_What is being asked_. Copy exactly the stretch of data below from the line with "чемпионкой Европы по" through the line with "Днепрянин Юрий Кондратенко", including both of those lines.

Top of Exercise material

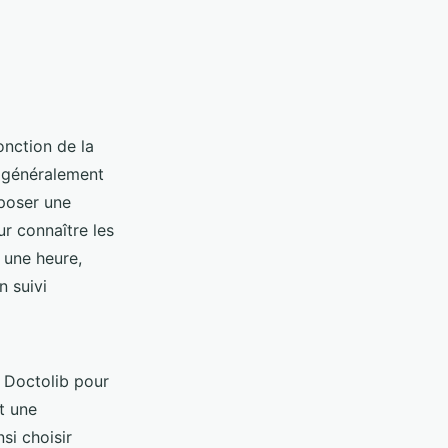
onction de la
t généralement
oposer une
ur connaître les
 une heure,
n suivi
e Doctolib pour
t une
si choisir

Bottom of Exercise material
Top of Exercise material

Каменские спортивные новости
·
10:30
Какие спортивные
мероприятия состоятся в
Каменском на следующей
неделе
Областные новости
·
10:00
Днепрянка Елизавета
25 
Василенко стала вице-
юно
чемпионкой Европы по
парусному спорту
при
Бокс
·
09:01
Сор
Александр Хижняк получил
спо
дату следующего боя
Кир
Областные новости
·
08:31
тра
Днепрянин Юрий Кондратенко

Bottom of Exercise material
Top of Exercise material

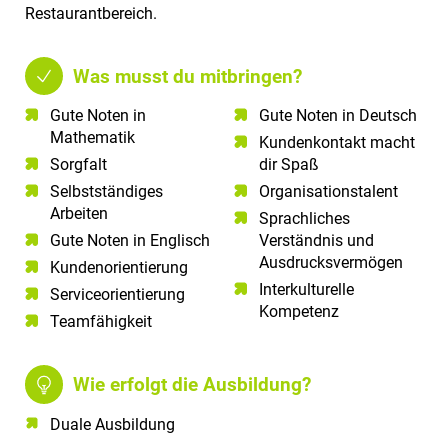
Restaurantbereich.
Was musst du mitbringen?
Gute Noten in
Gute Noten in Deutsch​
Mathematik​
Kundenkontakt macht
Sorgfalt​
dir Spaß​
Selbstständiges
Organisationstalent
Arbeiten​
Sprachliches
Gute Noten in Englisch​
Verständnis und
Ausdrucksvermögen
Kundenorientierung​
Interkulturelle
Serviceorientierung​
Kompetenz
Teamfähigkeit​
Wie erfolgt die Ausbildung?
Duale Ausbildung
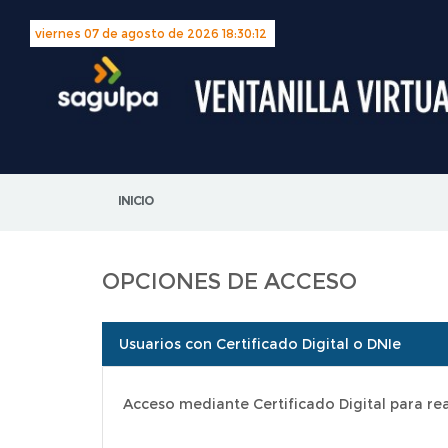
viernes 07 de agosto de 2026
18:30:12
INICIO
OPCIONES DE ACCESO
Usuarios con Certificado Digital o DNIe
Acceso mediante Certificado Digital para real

Bottom of Exercise material

_The completed task_.
чемпионкой Европы по
парусному спорту
при
Бокс
·
09:01
Сор
Александр Хижняк получил
спо
дату следующего боя
Кир
Областные новости
·
08:31
тра
Днепрянин Юрий Кондратенко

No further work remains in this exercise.